WVUS
- Grafton, West Virginia; United States;
- Broadcast area: Taylor County, West Virginia
- Frequency: 1190 kHz
- Branding: Light of Life Ministry

Programming
- Format: Catholic radio

Ownership
- Owner: Light of Life Community, Inc.
- Sister stations: WLOL-FM

History
- First air date: 1957
- Former call signs: WVVW (1957–1982); WKGA (1982–1986); WTBZ (1986–2008);
- Call sign meaning: West Virginia, United States

Technical information
- Licensing authority: FCC
- Facility ID: 64661
- Class: D
- Power: 250 watts daytime; 22 watts nighttime;
- Transmitter coordinates: 39°21′1″N 80°2′40″W﻿ / ﻿39.35028°N 80.04444°W
- Translator: 97.5 W248DB (Clarksburg)

Links
- Public license information: Public file; LMS;
- Website: WVUS Online

= WVUS =

WVUS is a Catholic radio formatted broadcast radio station licensed to Grafton, West Virginia, serving Grafton and Taylor County, West Virginia. WVUS is owned and operated by Light of Life Community, Inc.

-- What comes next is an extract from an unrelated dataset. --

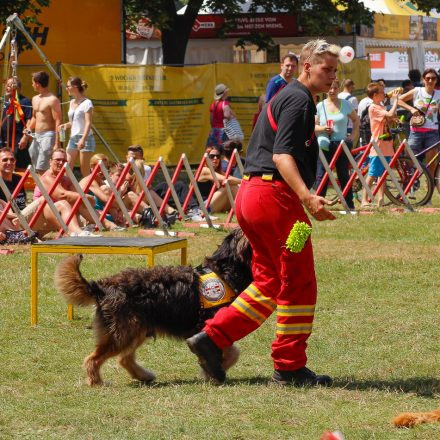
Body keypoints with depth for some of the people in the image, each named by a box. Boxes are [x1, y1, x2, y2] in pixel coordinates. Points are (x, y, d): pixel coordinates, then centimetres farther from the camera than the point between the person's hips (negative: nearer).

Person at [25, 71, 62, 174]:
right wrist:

WVUS operates on a frequency of 1190 kHz, a United States and Mexican clear-channel frequency. WVUS must reduce power from sunset to sunrise to prevent nighttime skywave interference to the Class A stations.

==History==
WVUS was first licensed as WVVW in 1957; a condition of the station's launch was that principal J. Patrick Beacom had to relinquish his interest in WTCS in Fairmont. The station switched calls to WKGA in July 1982.

In 1986, WKGA would become country formatted WTBZ and begin simulcasting then co-owned WTBZ-FM (now WKTZ-FM). In August 2002, WTBZ-FM was sold to Educational Media Foundation (becoming a K-Love affiliate), while WTBZ dropped country for a rhythmic contemporary hit radio format.

On May 6, 2008, WTBZ became WVUS in the first step as becoming a "new station". Then-owner Appalachian Radio filed an application to move the station from AM 1260 to AM 1190 and increase the station's daytime power to 4,500 watts. On August 8, 2008, WVUS officially began broadcasting on AM 1190.

It was announced on November 6, 2009, that owner Steven Tocco was attempting to sell the station at an asking price of $59,000. Tocco cited low ad revenue and high operating costs as reasons for the sale, and gave a shutdown date of December 31. On December 23, 2009, WVUS was sold to Light of Life Community, Inc. for $62,550. On March 8, 2010, WVUS dropped its adult standards format for Catholic radio programming.